_Action item:_ Whenever a line in this data holds the word "bush", report that line in full.
**********
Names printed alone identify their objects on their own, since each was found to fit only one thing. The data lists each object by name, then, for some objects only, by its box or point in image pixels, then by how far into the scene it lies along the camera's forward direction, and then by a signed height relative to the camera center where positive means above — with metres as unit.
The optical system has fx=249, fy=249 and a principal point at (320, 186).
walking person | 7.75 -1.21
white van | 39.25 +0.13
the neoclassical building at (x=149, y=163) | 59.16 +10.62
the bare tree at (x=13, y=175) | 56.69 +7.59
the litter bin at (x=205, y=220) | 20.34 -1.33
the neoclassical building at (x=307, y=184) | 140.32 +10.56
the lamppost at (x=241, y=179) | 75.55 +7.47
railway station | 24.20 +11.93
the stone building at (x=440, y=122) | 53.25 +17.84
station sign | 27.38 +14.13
**********
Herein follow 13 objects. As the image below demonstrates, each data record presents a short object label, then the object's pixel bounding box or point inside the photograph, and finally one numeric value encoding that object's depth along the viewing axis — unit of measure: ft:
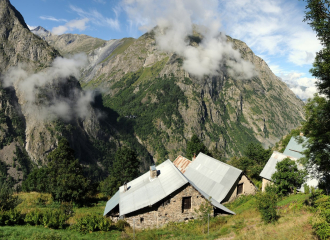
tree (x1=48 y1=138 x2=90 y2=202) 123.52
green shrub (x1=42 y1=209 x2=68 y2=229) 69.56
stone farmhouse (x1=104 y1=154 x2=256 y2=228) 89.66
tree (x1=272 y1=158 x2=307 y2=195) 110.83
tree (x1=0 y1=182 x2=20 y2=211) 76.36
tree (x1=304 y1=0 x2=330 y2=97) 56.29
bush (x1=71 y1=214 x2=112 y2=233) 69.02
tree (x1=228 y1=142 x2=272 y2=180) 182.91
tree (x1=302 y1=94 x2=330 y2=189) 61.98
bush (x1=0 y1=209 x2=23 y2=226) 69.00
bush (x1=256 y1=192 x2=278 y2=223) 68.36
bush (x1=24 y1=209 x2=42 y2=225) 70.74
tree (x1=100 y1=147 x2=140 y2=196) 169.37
**********
_Response to the task:_
bush (x1=71 y1=214 x2=112 y2=233) 69.02
bush (x1=0 y1=209 x2=23 y2=226) 69.00
bush (x1=256 y1=192 x2=278 y2=223) 68.36
bush (x1=24 y1=209 x2=42 y2=225) 70.74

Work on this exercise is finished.